Arrivée à elle par l’incontournable Arthur Rimbaud au comble d’une saison en enfer, j’ai navigué ensuite dans les flots assaillis par les plus grands auteurs issus de courants romantique, symbolique, esthétique, classique et surréaliste.
Intimes références d’illustres poètes
De Dylan Thomas à Charles Baudelaire, de Walt Whitman à Percy Shelley, d’Allen Ginsberg à Pablo Neruda, d’Emily Dickinson à Henry David Thoreau en passant par Alfred de Musset, Victor Hugo et Alphonse de Lamartine; je traverse les continents au travers de ces poésies vibrantes de douceur, violence, engagement et d’amours dépités.
Je bourlingue entre des écrits issus de nations d’auteur.e.s qui ne reculent pas devant leurs sentiments qu’ils déclinent en vers saisissant de lyrisme, de colère ou de révolte impitoyable.
J’entrelace les émotions et nuances de ces poètes qui veulent raconter le monde dans des façons expressives et avant-gardistes; des manières délicates et uniques qui présagent à chaque fois une ode pluraliste grâce à leur œil ascétique et leurs plumes hétéroclites. Regarder le monde à travers leurs yeux devient l’abstraction d’un moment privilégié, où la demeure de nos perceptions prend un tournant fantaisiste aux socles pourtant bien réels.
Métriques, mots et rimes proprement façonnés se distinguent seuls et s’inventent dans l’esprit parfois didactique, parfois impulsif de leurs créateurs illuminés. Je cherchais cette flamme qui brûle et permet de révéler notre intérieur sensible, heurté, épris, ébranlé; et j’ai trouvé la poésie.

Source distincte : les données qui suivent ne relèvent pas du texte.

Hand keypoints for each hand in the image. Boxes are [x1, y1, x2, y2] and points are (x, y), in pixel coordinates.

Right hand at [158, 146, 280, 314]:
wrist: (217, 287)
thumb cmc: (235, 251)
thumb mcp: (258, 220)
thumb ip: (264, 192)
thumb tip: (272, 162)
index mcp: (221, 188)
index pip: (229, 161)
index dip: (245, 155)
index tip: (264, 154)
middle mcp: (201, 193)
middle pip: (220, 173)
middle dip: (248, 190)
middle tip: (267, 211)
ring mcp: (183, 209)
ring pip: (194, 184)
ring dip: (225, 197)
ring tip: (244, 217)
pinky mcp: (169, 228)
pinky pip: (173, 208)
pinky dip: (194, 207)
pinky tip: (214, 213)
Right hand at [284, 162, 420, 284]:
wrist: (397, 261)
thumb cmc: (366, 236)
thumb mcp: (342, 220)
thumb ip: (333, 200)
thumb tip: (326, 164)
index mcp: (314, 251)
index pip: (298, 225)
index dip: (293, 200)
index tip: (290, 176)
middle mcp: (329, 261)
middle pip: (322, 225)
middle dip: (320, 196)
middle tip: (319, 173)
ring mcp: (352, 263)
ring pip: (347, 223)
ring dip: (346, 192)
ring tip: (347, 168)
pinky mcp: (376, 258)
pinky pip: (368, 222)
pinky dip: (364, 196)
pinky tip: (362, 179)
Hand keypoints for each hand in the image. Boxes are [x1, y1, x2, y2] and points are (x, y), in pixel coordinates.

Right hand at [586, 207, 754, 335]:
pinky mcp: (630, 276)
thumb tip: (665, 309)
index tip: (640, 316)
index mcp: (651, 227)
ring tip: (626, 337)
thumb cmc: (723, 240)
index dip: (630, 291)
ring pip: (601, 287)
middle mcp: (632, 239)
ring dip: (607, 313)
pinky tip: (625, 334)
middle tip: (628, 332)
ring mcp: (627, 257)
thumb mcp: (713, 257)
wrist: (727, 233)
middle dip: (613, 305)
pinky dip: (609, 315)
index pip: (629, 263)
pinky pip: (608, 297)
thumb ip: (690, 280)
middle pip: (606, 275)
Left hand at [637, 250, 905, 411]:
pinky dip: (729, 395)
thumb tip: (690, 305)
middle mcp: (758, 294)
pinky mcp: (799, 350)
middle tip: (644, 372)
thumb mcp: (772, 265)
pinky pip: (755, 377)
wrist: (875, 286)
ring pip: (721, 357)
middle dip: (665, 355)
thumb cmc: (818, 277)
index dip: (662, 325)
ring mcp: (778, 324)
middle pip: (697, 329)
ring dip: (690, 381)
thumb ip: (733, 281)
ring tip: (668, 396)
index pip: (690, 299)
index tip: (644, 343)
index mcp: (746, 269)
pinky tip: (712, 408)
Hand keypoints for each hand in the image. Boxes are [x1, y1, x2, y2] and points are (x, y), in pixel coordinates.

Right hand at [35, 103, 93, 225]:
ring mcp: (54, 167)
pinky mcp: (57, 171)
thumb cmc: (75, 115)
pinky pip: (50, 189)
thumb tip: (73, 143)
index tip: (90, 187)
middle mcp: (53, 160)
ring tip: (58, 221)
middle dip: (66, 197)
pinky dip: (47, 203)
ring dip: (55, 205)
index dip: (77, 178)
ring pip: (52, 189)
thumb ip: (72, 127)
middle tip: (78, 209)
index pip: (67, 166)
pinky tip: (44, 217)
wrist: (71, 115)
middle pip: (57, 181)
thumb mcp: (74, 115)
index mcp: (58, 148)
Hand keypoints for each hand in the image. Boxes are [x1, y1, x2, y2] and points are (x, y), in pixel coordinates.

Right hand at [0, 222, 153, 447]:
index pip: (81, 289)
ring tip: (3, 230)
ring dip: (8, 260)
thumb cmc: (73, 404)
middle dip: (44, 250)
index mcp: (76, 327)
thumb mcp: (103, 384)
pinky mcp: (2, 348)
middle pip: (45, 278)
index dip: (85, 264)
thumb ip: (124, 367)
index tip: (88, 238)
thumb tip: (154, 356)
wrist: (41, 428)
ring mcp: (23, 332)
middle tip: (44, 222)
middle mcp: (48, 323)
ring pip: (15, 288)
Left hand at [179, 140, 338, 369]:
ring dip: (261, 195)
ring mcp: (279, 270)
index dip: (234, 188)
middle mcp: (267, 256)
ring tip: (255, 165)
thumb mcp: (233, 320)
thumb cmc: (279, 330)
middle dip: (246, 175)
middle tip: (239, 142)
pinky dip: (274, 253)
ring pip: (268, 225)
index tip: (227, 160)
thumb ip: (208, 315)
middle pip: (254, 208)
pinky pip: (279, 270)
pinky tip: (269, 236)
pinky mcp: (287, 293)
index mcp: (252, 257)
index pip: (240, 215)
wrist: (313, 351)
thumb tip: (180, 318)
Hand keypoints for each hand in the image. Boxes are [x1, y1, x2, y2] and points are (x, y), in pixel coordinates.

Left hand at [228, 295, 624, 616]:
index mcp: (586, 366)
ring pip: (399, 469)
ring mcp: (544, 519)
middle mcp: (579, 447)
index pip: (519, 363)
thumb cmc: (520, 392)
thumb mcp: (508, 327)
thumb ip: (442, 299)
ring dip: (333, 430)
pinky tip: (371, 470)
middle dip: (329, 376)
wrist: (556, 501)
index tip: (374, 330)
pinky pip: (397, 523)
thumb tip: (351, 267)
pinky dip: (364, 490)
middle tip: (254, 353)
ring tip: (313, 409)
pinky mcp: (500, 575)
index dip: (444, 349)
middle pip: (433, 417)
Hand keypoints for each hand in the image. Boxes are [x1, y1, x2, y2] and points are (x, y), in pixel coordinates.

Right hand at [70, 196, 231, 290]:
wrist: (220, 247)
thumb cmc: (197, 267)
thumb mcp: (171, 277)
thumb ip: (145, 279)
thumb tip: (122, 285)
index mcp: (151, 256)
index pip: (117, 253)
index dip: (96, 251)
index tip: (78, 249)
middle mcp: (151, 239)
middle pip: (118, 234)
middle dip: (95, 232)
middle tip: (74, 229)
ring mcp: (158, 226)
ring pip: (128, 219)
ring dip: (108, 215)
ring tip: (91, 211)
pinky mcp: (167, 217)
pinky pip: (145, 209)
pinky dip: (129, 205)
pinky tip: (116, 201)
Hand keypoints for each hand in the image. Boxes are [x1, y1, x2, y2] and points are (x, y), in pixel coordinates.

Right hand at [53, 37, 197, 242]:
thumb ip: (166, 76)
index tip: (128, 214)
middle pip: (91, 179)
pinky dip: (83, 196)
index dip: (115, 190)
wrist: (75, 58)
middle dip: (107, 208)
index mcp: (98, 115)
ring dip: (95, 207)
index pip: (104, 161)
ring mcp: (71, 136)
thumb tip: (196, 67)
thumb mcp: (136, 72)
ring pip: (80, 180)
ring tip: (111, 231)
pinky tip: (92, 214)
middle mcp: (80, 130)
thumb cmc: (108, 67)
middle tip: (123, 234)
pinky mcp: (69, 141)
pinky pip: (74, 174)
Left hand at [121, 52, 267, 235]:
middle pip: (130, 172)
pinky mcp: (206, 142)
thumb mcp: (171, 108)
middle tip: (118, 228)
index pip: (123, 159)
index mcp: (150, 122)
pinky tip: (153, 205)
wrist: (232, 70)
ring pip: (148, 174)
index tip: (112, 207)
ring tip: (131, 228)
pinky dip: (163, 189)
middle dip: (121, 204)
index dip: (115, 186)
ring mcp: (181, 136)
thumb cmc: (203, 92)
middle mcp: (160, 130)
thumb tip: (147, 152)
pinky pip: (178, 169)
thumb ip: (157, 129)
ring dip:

Cet amas d’émois qui transfigure le réel; le disloque, le plie à nos pulsions fortes et indicibles.
Comme je rêvassais sans le moindre intérêt utile
Je me sentis livrée à un ennui fort probant;
Des mots denses rencontrés dans un texte habile
Vinrent briser la torpeur de mon sentiment.
J’étais ignorante de tous ces délicieux hommages
Porteurs de vers charmants comme de mobiles ténébreux
Quand enfin je découvris ces grands poètes en qui se dégage
La poésie qui m’immergea de plein fouet dans un horizon merveilleux.
Dans les battements joyeux de mon cœur assurément ébahi
Une envie sonore de me rendre ivre de proses et sonnets
Finie la lassitude loin des lyres qui aguichent avec une force inouïe
Vinrent les pauses fécondes de lecture assidues à souhait.
La plume de Rimbaud a célébré mes éveils poétiques
Plus exaltée, j’ai partagé chacun de ses âpres tourments
Qu’il ressent en contusions d’un amour parfois à sens unique
J’ai pleuré la rupture d’un lien trouble à son bel amant.
Et dès lors, je me suis baignée dans les flots des poèmes
Comme une plongée vivante dans les coulisses d’esprits rebelles
De leur existence tendre à des envolées de querelles
J’ai vécu par procuration une odyssée de maux et dilemmes.
Je sais les thèmes ruisselant de chagrin, colère ou désarroi
Qu’une muse inspire à son auteur pris à parti par ses émois
Je sais comment un cœur bouleversé peut écrire en finesse
Des rimes déclassées qui rythment ses odes de basse tristesse.
La poésie est une déesse qui avec volupté nous ouvre ses bras
Je l’ai embrassée religieusement comme une païenne repentie;
À force de côtoyer ses fidèles éminents aux talents avertis,
J’ai appris à me fendre dans la foule de ses meilleurs éclats.